As a percentage of sales, S,G&A was 13.9 percent in the
quarter, compared to 11.0 percent in 2004. Adjusted* S,G&A
expense in the quarter was $84.3 million, or 12.8 percent of sales,
compared to $63.6 million in the third quarter of 2004, or 9.7
percent of sales. As expected, the increase in the adjusted*
S,G&A primarily was driven by higher ongoing, incremental costs
associated with being an independent, public company.
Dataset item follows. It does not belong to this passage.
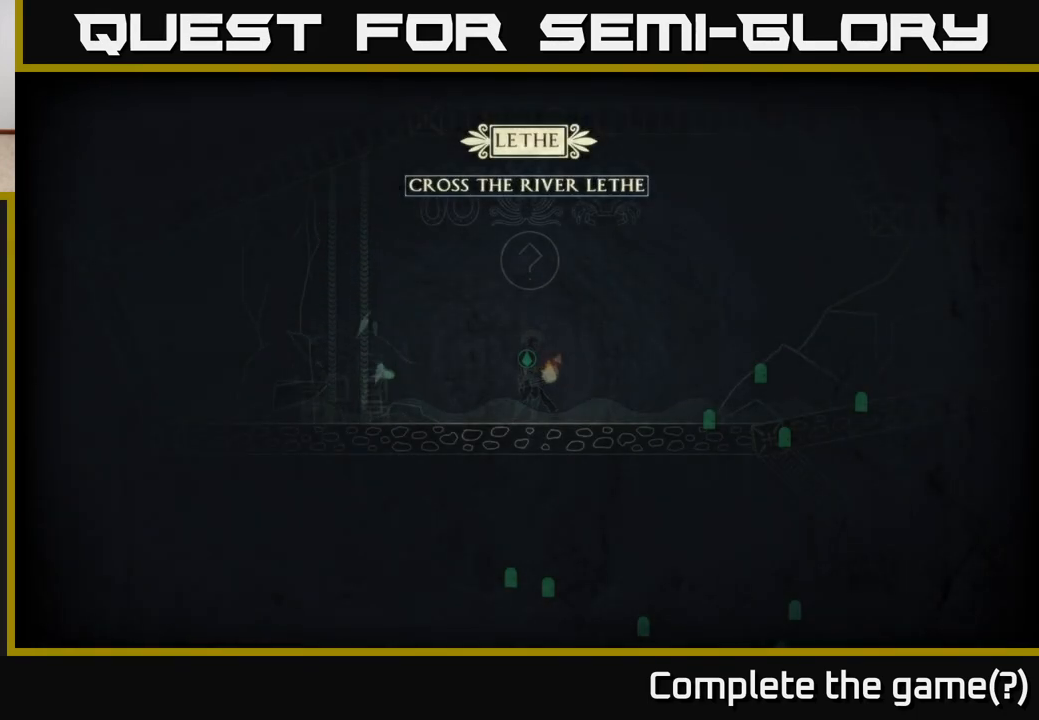
{"buttons": [], "left_stick": "center", "right_stick": "left", "events": [[167, "right_stick", "left"], [433, "left_stick", "center"]]}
Income from
operations in the quarter was $100.6 million, compared to $93.9
million in the third quarter of 2004. The operating margin for the
quarter was 15.3 percent, compared to 14.3 percent for the same
period in 2004. Adjusted* income from operations in the quarter was
$113.0 million, an increase of 8.9 percent from $103.7 million in
the third quarter of 2004. The adjusted* operating margin for the
quarter was 17.2 percent, compared to 15.8 percent in 2004. The
increase was attributable to the improvement in gross margin,
partially offset by higher R&D and S,G&A spending. Interest
expense in the quarter was $6.9 million, compared to $8.3 million
in the same period of 2004. The decline was due to an interest rate
swap entered into in 2005 and higher capitalized interest in the
current quarter. Other income was $3.4 million in the quarter,
compared to other income of $2.5 million for 2004. The majority of
the change is due to higher interest income in 2005. Net income in
the quarter was $59.9 million, compared to $61.3 million in the
third quarter of 2004. Adjusted* net income for the quarter
increased 14.0 percent to $78.0 million, from $68.5 million in
2004. The tax rate for the quarter, excluding the tax charge of
$9.5 million related to the repatriation of foreign earnings under
the Jobs Creation Act of 2004, was 28.7 percent, compared to 30.1
percent in 2004. The company is now projecting the full-year tax
rate to be 25.5 percent. This is an increase from the previously
projected rate of 24.0 percent, as a greater proportion of income
is now anticipated to be sourced from the United States rather than
from lower-tax-rate non-U.S. jurisdictions. As a result, the 2005
third-quarter tax rate reflects the adjustment necessary to provide
for income taxes at a 25.5 percent rate through the first nine
months of 2005, excluding the impact of the repatriation.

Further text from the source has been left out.